Given problem —
Reproduce every one of the rows below word for word. Change nothing in them.

Extracted data entries —
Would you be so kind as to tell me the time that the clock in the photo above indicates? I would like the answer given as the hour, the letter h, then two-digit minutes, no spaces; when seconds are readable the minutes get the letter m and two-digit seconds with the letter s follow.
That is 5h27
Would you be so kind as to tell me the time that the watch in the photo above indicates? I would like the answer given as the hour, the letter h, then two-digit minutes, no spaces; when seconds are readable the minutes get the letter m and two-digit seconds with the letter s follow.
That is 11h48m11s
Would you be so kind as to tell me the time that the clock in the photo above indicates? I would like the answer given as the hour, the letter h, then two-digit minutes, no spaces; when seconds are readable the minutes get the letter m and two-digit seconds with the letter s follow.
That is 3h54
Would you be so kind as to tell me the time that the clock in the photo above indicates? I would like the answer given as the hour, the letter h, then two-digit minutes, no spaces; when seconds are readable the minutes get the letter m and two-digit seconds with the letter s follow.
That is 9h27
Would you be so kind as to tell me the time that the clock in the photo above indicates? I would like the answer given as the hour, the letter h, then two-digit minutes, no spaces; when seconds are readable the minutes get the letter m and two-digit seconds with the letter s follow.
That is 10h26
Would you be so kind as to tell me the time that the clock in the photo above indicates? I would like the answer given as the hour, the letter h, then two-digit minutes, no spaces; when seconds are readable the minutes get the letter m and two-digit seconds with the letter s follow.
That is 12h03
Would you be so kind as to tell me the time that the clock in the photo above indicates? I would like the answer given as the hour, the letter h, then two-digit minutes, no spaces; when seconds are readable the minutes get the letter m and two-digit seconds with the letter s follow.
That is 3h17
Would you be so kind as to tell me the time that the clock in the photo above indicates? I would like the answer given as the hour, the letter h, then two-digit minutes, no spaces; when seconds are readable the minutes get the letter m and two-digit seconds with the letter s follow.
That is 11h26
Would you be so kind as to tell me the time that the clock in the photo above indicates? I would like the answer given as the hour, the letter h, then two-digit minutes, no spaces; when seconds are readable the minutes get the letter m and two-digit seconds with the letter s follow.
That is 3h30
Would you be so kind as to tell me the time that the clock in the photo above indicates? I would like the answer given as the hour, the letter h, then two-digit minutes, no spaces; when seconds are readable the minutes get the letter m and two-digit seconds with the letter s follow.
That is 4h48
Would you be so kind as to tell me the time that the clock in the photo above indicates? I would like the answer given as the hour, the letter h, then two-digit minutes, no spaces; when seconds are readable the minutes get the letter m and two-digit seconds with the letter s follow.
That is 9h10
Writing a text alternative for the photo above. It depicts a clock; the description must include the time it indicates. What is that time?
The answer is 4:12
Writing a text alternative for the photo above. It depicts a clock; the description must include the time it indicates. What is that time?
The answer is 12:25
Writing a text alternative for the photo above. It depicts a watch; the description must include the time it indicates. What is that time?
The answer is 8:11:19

Solution —
Would you be so kind as to tell me the time that the clock in the photo above indicates? I would like the answer given as the hour, the letter h, then two-digit minutes, no spaces; when seconds are readable the minutes get the letter m and two-digit seconds with the letter s follow.
That is 5h27
Would you be so kind as to tell me the time that the watch in the photo above indicates? I would like the answer given as the hour, the letter h, then two-digit minutes, no spaces; when seconds are readable the minutes get the letter m and two-digit seconds with the letter s follow.
That is 11h48m11s
Would you be so kind as to tell me the time that the clock in the photo above indicates? I would like the answer given as the hour, the letter h, then two-digit minutes, no spaces; when seconds are readable the minutes get the letter m and two-digit seconds with the letter s follow.
That is 3h54
Would you be so kind as to tell me the time that the clock in the photo above indicates? I would like the answer given as the hour, the letter h, then two-digit minutes, no spaces; when seconds are readable the minutes get the letter m and two-digit seconds with the letter s follow.
That is 9h27
Would you be so kind as to tell me the time that the clock in the photo above indicates? I would like the answer given as the hour, the letter h, then two-digit minutes, no spaces; when seconds are readable the minutes get the letter m and two-digit seconds with the letter s follow.
That is 10h26
Would you be so kind as to tell me the time that the clock in the photo above indicates? I would like the answer given as the hour, the letter h, then two-digit minutes, no spaces; when seconds are readable the minutes get the letter m and two-digit seconds with the letter s follow.
That is 12h03
Would you be so kind as to tell me the time that the clock in the photo above indicates? I would like the answer given as the hour, the letter h, then two-digit minutes, no spaces; when seconds are readable the minutes get the letter m and two-digit seconds with the letter s follow.
That is 3h17
Would you be so kind as to tell me the time that the clock in the photo above indicates? I would like the answer given as the hour, the letter h, then two-digit minutes, no spaces; when seconds are readable the minutes get the letter m and two-digit seconds with the letter s follow.
That is 11h26
Would you be so kind as to tell me the time that the clock in the photo above indicates? I would like the answer given as the hour, the letter h, then two-digit minutes, no spaces; when seconds are readable the minutes get the letter m and two-digit seconds with the letter s follow.
That is 3h30
Would you be so kind as to tell me the time that the clock in the photo above indicates? I would like the answer given as the hour, the letter h, then two-digit minutes, no spaces; when seconds are readable the minutes get the letter m and two-digit seconds with the letter s follow.
That is 4h48
Would you be so kind as to tell me the time that the clock in the photo above indicates? I would like the answer given as the hour, the letter h, then two-digit minutes, no spaces; when seconds are readable the minutes get the letter m and two-digit seconds with the letter s follow.
That is 9h10
Writing a text alternative for the photo above. It depicts a clock; the description must include the time it indicates. What is that time?
The answer is 4:12
Writing a text alternative for the photo above. It depicts a clock; the description must include the time it indicates. What is that time?
The answer is 12:25
Writing a text alternative for the photo above. It depicts a watch; the description must include the time it indicates. What is that time?
The answer is 8:11:19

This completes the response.